My lab is engaged in three areas of research in which undergraduate and graduate students participate: (1) plant adaptations to abiotic stresses, (2) plant responses to wounding and pathogen attack, and (3) biologically active metabolites in plants.
Plant Adaptations to Abiotic Stresses. Echinochloa phyllopogon (watergrass) is an invasive weed in rice paddies. Unlike most crop plants, E. phyllopogon can germinate in an anaerobic environment and the coleoptile grows for at least three weeks without oxygen. Since flooding can decrease crop yields by up to 20% annually, we are interested in discovering the molecular and physiological adaptations that permit E. phyllopogon to maintain active growth under conditions that lead to death in many crop plants. Currently, we are investigating the up-regulation of hexokinases and the subcellular localization of hexokinase isozymes in relation to flood tolerance.
Plant Responses to Wounding and Pathogen Attack. Plants have developed several defense mechanisms to deal with mechanical wounding and infections by bacteria and fungi. We are examining the induction of defense-related proteins induced in the cells and apoplast of leaves of Dioscorea bulbifera (air potato) that are mechanically wounded or challenged with bacterial or fungal pathogens.
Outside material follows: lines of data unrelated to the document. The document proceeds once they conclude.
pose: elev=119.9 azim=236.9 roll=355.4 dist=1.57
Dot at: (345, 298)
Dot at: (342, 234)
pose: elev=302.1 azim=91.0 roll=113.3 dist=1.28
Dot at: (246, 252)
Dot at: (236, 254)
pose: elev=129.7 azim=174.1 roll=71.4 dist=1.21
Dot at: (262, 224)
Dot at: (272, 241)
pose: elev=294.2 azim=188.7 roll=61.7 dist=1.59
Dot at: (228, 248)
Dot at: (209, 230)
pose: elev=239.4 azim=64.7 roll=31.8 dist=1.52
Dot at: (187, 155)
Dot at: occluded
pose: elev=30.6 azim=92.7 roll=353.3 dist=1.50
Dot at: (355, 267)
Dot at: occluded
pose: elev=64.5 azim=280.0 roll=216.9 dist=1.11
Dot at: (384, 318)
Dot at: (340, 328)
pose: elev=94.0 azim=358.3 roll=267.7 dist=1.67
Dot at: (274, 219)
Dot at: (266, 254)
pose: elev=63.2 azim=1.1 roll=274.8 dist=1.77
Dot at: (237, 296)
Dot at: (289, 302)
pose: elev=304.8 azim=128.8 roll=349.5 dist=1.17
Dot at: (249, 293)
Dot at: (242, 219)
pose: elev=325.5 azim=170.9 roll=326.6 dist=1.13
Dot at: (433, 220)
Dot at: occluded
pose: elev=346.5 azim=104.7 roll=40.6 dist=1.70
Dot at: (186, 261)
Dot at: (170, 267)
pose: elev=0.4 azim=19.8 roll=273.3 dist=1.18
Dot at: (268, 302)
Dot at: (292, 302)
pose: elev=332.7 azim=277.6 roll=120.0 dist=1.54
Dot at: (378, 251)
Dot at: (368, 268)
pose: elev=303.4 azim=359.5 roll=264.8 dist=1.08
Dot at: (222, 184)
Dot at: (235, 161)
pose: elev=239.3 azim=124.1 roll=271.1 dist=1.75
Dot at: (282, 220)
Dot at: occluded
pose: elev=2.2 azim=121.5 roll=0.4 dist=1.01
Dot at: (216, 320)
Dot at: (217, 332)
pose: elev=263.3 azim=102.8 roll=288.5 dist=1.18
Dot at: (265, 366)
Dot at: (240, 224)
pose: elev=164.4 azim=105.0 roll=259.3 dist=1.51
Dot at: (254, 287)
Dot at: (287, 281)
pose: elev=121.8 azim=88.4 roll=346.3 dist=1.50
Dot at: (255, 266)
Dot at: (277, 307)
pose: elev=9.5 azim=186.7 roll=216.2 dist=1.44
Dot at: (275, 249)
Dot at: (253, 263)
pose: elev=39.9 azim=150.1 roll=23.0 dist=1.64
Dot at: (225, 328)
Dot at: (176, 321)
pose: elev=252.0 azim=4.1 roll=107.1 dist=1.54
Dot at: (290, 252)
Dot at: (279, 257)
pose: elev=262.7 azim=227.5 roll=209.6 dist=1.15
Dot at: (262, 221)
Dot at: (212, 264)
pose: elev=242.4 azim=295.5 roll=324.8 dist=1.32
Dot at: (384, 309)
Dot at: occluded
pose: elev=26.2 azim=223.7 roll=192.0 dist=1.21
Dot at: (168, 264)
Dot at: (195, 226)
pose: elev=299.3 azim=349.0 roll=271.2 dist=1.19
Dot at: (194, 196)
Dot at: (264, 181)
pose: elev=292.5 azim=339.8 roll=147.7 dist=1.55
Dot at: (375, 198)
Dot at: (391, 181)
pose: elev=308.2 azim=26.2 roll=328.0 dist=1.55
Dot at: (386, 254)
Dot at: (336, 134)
Preliminary studies indicate that salicylate may be an activator of the defense response in D. bulbifera and so we are also characterizing the defense response initiated by salicylate in the absence of bacterial or fungal elicitors.
Biologically Active Metabolites in Plants. We are continually collecting bulbils (a reproductive structure) from various populations of Dioscorea alata and D. bulbifera growing in northwest Florida and are propagating them in the greenhouse to screen for compounds that have herbicidal, antibacterial, or antifungal activity. Various tissues (leaves, stems, roots, bulbils) are extracted and the extracts separated by high-perfomance liquid chromatography (HPLC) to isolate terpenoid, steroidal, and flavanoid compounds that are tested in radish seed germination and Escherichia coli bioassays to screen for biologically active metabolites. We plan to expand this program to screen other plants native to the Florida Panhandle.